Kunststoffstücke sind zwar auch nicht gut. Doch Aluminium- und Chromstahlteile sind am schlimmsten. Denn sie sind scharf, aber nicht magnetisch. Mit modernen Mähwerken und Futtermischwagen werden diese auf die Grösse eines Kaffeerahmdeckels verkleinert. In der Grassilage finde ich jeden Tag zwei bis drei Gegenstände. Nicht jeder ist zwar gefährlich, aber man findet auch nicht jeden, der gefährlich ist. Heu ist weniger ein Problem, weil es ausgeschüttelt wurde. Auch die Hunde bereiten grosse Probleme. Viele Leute behaupten, dass sie den Hundedreck auflesen. Doch wenn der Hund auf das Gras gemacht hat, ist es kontaminiert. Wenn es eine Kuh frisst, dann hat sie zwei, drei Tage eine Magenstörung. Ich grase wegen der Hunde nicht mehr ein, die Silage ist aber trotzdem verschmutzt.
Zahlt Ihnen die Versicherung den Schaden, oder bleiben die Kosten bei Ihnen hängen?
Die Untersuchungen haben mich viel Geld gekostet. Für die toten Kühe aufgrund von Fremdkörpern bekomme ich von der Versicherung einen Grundbetrag. Die Abgänge durch Hundebandwürmer, welche ich auch schon hatte, wurden dagegen nicht abgegolten. Wenn ich Kühe auf meinem züchterischen Niveau kaufen will, dann reicht das erhaltene Geld nicht. Der finanzielle Verlust ist nur das eine, was wehtut. Man schluckt zwar den himmeltraurigen Milchpreis und die miesen Zucht- und Schlachtviehpreise. Aber wenn einem die Kühe wie Fliegen sterben, dann geht das an die Substanz.

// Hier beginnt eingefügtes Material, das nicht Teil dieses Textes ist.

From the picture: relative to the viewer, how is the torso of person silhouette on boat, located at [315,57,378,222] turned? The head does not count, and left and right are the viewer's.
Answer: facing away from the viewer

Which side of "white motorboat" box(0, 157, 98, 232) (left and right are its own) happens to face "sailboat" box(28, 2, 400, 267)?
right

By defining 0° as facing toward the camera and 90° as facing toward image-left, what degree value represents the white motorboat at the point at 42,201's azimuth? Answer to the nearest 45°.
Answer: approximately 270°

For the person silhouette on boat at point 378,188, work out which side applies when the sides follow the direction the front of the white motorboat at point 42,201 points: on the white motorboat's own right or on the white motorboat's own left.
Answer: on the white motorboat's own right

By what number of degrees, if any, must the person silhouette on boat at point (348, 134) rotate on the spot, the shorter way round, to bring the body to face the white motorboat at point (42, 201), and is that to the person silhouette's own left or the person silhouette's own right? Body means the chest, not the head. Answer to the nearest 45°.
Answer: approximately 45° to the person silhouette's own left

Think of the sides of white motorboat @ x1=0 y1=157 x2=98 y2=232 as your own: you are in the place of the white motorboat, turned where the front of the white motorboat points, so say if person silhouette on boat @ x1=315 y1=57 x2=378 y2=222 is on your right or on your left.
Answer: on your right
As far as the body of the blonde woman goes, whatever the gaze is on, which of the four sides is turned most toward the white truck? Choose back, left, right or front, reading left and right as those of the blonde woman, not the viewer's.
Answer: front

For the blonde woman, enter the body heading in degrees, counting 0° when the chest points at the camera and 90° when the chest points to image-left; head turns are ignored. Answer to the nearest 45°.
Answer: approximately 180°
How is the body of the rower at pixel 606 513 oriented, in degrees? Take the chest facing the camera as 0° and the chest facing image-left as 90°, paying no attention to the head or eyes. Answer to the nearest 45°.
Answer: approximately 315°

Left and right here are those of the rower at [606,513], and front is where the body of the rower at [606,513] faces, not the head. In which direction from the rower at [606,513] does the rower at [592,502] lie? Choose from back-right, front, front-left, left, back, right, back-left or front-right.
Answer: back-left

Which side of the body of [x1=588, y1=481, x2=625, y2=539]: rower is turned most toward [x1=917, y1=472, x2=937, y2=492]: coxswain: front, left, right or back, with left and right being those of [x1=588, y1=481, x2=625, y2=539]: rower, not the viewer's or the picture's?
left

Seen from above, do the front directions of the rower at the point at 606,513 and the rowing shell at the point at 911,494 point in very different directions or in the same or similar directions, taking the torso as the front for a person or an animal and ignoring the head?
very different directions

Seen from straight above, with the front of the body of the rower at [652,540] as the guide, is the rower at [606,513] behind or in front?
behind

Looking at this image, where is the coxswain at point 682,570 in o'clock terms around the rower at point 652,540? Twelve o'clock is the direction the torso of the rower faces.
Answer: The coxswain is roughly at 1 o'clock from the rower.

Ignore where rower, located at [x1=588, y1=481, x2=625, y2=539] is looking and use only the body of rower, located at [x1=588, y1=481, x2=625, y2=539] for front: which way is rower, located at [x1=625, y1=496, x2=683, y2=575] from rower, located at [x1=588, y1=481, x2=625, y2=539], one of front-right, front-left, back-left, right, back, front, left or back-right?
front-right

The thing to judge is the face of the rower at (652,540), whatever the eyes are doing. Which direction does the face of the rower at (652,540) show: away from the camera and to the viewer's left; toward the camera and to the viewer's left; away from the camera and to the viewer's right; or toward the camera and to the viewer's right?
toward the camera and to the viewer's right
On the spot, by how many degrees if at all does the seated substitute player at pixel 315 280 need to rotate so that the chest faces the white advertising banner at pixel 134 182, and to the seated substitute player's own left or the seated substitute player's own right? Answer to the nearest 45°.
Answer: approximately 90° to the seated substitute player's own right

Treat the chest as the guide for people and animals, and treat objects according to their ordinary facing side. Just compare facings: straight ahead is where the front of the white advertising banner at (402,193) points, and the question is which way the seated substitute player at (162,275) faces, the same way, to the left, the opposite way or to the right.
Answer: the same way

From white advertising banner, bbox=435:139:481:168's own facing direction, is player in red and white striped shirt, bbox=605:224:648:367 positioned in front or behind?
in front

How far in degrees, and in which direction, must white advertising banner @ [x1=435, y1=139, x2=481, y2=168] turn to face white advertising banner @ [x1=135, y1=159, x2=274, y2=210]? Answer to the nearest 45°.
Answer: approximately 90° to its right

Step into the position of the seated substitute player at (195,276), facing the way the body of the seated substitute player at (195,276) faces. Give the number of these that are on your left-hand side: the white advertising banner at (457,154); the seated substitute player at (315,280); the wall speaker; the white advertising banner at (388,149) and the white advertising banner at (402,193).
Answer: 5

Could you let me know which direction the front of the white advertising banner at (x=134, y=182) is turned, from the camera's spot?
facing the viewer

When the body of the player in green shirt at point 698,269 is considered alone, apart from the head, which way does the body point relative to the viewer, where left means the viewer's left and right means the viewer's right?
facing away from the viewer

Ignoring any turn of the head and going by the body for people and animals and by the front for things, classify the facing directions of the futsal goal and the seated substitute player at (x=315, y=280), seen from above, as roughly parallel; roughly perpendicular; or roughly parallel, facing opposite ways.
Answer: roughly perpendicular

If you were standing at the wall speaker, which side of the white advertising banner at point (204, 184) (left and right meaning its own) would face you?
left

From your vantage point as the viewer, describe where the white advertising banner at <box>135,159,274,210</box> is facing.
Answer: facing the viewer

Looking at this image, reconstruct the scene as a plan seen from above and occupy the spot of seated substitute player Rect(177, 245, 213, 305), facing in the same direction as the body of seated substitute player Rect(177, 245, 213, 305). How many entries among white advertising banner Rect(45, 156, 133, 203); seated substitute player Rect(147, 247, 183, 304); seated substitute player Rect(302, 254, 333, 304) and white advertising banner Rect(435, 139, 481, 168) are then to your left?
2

Liegt Ihr Betrieb ganz einfach ungünstig, oder haben andere Bauern ähnliche Erfahrungen mit Littering gemacht?
An den Problemen mit Littering kauen viele Bauern. Wir haben nicht mehr die Zeit und die Leute, ständig ganze Flächen abzusuchen. Es ist nicht nur eine Häufung entlang von Hauptstrassen. Es gibt auch Fussgänger und Wanderer, welche entlang von Nebenwegen ihren Abfall wegwerfen. Gestern habe ich zwei Kunststoffblumentöpfe in der Weide aufgelesen und Gummiwaren. Immerhin bekomme ich von der Gemeinde Zangen zum Aufheben zur Verfügung gestellt.
Was kann ein Bauer gegen das Littering tun? Bringen zum Beispiel Hinweistafeln etwas?
Jeden Frühling räumen wir Abfall zusammen, doch alles findet man nie. Wir haben diesen Frühling so viel zusammengelesen wie noch nie. Vor allem die Jungen müssen ermahnt werden, Verpackungen, Flaschen und Alu-Dosen nicht einfach aus dem Auto zu werfen. Ich habe auch Hinweistafeln aufgestellt. Strom auf den Zäunen wirkt gegen Hunde am besten, aber im Stadtbereich kann ich das nicht machen.
Und was sollen Politiker und Bauernverbände tun?
Der Schweizerische Bauernverband (SBV) sollte unbedingt etwas unternehmen. Es ist Zeit, dass der SBV nicht nur Edelweisshemden präsentiert. Sie sollten auch einmal eine Kampagne fahren mit der Aussage «Müll wegwerfen kann Tiere töten». Die Bevölkerung muss sensibilisiert werden. Wenn einer Abfall wegwirft, dann sollte man den Mut haben, diese Person zu ermahnen oder gar zu büssen. Auch die Polizei muss gestärkt werden, wenn sie gegen Littering vorgeht. Denn wenn die Justiz die Täter wieder springen lässt, dann ist auch die Motivation der Polizisten gering.